* _Material provided_:
══════════

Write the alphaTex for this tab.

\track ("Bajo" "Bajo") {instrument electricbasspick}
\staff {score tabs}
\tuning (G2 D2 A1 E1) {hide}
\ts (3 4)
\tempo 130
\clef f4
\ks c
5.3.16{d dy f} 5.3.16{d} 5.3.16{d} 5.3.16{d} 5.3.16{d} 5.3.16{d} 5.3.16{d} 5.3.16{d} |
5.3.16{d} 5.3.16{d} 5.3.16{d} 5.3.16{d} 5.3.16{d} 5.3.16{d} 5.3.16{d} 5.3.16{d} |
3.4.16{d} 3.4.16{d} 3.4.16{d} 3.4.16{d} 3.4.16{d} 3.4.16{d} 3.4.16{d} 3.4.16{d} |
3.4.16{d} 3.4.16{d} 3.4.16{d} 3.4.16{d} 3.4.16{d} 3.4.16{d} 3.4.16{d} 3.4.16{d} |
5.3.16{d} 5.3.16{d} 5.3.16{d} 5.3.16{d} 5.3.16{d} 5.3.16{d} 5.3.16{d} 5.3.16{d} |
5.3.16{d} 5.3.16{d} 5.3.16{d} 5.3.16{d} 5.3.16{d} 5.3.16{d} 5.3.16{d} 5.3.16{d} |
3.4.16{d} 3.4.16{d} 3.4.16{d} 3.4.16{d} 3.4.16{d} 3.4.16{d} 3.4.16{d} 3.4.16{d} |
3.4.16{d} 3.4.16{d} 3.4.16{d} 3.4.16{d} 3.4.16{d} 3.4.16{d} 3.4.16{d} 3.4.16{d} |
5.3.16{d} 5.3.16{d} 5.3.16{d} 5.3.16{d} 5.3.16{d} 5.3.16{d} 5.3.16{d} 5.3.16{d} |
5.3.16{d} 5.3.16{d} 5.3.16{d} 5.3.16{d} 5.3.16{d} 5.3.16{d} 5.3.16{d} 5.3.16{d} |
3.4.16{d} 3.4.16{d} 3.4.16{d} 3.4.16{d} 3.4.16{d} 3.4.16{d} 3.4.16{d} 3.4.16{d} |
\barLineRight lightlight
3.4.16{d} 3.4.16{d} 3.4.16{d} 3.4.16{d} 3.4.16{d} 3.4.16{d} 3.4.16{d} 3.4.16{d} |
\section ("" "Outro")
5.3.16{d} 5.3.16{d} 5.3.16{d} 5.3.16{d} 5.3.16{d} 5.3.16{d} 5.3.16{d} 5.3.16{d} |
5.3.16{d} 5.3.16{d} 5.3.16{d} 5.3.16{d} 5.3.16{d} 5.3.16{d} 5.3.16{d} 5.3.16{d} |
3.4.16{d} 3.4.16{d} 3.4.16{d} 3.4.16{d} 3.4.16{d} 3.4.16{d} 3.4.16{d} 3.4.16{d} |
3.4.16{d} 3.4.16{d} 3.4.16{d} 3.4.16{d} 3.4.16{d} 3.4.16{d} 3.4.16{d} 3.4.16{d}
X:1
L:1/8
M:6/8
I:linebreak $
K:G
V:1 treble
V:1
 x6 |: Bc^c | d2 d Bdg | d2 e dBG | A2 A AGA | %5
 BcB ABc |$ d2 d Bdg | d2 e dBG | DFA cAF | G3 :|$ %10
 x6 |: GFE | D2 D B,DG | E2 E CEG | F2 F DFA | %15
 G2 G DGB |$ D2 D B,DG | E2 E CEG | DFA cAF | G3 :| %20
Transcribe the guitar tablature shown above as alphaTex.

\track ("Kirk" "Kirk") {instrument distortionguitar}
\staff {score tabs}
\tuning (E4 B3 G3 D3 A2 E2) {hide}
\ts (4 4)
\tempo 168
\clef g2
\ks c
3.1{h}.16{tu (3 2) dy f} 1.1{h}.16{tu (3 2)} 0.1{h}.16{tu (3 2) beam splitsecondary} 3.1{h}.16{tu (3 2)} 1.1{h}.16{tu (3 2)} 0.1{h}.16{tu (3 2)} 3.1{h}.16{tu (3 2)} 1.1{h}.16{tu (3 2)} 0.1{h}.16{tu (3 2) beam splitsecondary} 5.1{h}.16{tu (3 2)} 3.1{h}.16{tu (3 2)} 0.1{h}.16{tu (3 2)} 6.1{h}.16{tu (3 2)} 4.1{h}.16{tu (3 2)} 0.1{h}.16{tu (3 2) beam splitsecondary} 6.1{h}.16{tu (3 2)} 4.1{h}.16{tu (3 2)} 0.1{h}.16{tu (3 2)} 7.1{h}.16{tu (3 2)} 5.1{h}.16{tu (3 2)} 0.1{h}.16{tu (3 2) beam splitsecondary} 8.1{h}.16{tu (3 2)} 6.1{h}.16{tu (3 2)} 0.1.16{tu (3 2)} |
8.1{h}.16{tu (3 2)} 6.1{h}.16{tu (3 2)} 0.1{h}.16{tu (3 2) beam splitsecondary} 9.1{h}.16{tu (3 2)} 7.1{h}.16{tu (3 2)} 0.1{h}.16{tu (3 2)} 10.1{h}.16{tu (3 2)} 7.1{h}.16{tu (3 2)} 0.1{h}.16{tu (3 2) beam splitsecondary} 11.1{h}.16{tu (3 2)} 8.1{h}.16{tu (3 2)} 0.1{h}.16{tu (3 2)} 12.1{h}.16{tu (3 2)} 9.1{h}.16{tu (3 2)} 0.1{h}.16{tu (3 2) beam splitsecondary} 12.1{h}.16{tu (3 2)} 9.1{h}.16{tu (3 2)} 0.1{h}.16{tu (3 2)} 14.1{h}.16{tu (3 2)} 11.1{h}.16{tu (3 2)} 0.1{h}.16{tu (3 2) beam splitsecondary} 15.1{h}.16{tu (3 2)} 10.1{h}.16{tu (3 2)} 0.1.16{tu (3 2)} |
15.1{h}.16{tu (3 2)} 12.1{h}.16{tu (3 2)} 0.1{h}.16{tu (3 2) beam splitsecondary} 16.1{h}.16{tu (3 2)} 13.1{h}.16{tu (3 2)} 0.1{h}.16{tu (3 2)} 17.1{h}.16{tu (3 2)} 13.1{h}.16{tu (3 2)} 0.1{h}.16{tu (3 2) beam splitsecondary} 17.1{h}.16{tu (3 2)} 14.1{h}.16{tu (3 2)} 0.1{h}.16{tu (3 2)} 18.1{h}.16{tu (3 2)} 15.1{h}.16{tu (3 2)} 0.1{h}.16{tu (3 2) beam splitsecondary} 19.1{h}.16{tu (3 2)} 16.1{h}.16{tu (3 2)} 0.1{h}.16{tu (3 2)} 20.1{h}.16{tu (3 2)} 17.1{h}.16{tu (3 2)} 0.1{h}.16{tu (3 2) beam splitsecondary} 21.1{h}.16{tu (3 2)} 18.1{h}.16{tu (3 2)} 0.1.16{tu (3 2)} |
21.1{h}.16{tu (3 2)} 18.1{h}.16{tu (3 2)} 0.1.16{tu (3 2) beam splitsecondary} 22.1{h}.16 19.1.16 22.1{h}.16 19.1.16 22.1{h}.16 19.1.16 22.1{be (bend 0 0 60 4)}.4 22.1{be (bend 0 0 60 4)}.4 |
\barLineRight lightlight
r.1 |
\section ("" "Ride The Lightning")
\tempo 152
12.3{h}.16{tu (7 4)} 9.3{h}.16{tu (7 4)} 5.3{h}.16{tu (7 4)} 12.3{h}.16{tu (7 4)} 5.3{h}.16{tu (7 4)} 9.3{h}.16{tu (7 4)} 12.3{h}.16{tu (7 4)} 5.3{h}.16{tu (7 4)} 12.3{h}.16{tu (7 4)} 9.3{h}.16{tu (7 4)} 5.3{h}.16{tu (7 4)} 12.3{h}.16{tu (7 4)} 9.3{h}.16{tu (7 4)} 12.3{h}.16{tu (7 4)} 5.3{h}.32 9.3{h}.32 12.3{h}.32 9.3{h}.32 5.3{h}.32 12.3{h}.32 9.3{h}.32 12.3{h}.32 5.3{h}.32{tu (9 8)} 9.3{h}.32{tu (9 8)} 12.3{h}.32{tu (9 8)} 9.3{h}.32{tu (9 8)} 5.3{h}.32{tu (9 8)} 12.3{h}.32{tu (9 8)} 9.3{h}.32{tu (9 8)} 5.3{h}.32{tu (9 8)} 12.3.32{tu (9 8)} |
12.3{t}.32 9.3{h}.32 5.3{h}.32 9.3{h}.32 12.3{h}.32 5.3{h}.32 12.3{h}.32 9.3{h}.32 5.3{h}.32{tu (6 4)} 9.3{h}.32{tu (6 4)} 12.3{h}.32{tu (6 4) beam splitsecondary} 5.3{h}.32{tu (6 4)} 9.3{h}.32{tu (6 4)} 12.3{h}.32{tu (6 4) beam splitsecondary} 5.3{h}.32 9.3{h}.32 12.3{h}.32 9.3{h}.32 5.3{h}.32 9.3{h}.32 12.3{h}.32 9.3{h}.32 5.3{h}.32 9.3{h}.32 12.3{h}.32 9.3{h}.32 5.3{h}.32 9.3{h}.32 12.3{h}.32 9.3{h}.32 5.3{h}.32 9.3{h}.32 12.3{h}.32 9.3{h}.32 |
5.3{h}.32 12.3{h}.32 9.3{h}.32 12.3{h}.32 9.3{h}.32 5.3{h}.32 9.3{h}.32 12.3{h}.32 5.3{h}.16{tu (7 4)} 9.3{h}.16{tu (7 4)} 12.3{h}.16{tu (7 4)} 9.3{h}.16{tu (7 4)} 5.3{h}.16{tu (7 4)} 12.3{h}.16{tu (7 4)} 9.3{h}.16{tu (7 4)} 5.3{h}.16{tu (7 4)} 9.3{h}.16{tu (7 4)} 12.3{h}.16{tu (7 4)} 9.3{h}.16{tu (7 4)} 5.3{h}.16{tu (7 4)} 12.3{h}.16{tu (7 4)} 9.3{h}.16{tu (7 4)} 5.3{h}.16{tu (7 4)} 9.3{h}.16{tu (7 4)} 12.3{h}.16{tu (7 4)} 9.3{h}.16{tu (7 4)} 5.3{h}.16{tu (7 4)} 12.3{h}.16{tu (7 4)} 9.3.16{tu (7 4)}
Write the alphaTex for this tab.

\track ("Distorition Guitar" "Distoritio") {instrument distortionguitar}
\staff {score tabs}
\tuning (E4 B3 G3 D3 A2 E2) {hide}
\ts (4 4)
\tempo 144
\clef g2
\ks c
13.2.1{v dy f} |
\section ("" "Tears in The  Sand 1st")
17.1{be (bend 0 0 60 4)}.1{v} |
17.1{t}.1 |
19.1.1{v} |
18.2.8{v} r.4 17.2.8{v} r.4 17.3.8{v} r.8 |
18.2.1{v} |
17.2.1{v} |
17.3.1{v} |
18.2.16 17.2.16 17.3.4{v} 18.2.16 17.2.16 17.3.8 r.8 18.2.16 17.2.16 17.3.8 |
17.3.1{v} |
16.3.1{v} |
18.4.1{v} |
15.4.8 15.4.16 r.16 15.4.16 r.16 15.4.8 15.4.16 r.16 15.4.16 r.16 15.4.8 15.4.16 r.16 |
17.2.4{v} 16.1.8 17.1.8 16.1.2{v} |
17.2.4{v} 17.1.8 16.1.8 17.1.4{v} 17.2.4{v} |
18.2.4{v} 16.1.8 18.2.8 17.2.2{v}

══════════

* _Written instruction_: List every line in the records that contains the string "section". Copy each line in full.

* _Solved problem_:
\section ("" "Outro")
\section ("" "Ride The Lightning")
\section ("" "Tears in The  Sand 1st")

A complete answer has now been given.